GameWatcher: Well even more generally speaking on puzzle designs, how do you balance challenging players to find creative solutions to problems without those solutions being so obscure that it gets frustrating?
Jan “Poki” Muller-Michaelis: I think that’s a very hard job because sometimes old adventure game players really enjoy to have more difficult puzzles, to have more difficulty to solve the game. Modern gamers really want to just click and solve the game for themselves often. I read some comments like that from time to time. So you always have to have a balance to that. Of course you always have to have in mind that complaining about a game being too hard is part of the fun about playing games. Nobody would play Mario or Battlefront or something if they would just run through and say “okay, that was easy, I’ve won, and I’ve just played it for the first time!” So the frustration is always a little bit a part of the gameplay. It’s hard to decide which frustration comes from the player over the net to you is real frustration and which is just part of the process of enjoying the game. We try to get that in balance, and I think we’re getting better at that as well. Still, being quite a retro guy I tend to make difficult puzzles in the game and just hope that my colleagues are always at the right time hitting the back of my head and saying “No! You’ve made that puzzle too difficult! It’s one step too much!” and then we ease it a little bit.
GameWatcher: In some of the marketing materials you’ve called this the “largest and longest Deponia adventure yet.” Just how big should we expect this game to be?
Jan “Poki” Muller-Michaelis: Yeah, it is. I think it’s more than twice the size of the first Deponia. Thinking about it, the last chapter of these eight chapters is bigger and has more content than the last chapter of the first part. So we have three chapters in Deponia 1, we have eight chapters in Deponia Doomsday. I think it’s quite a sure bet to say that it’s double the size of the first Deponia. Some of the first reviewers say they’ve done it in fifteen hours, but I’ve already read some that say it took them twenty hours. So it’s huge!
GameWatcher: The first three games formed a trilogy. Is this going to be a completely standalone adventure, or is this going to be a jumping-off point for a new part of the series?

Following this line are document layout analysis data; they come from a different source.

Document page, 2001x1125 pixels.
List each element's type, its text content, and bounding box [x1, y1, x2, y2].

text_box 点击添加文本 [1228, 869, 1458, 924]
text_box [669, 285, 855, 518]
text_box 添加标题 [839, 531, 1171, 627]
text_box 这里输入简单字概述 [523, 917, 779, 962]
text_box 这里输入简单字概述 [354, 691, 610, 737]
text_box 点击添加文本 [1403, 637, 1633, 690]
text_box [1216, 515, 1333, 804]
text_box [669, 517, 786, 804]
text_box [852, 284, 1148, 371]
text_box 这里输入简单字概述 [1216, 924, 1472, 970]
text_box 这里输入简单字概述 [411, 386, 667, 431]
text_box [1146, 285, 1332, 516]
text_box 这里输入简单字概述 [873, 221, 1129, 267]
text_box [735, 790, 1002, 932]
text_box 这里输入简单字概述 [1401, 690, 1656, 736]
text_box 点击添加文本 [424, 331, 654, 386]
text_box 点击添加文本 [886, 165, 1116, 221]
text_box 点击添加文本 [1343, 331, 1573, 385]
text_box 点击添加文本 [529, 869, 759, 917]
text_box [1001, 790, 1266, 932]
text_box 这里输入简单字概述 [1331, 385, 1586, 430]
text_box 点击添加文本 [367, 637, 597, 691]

Jan “Poki” Muller-Michaelis: I see it as a standalone game. More like a mental wrap-up of the first three parts for me, but that’s from a chronology point of view. It functions on its own, though of course it’s on top of the trilogy, it’s like a second part of the trilogy and not a fourth part. Maybe it should have been a second trilogy! [laughter]
Thanks to Jan for taking the time to speak with us. Deponia Doomsday is a point-and-click adventure in the style of the LucasArts classics, and is available now. You can expect a full review from us later this week.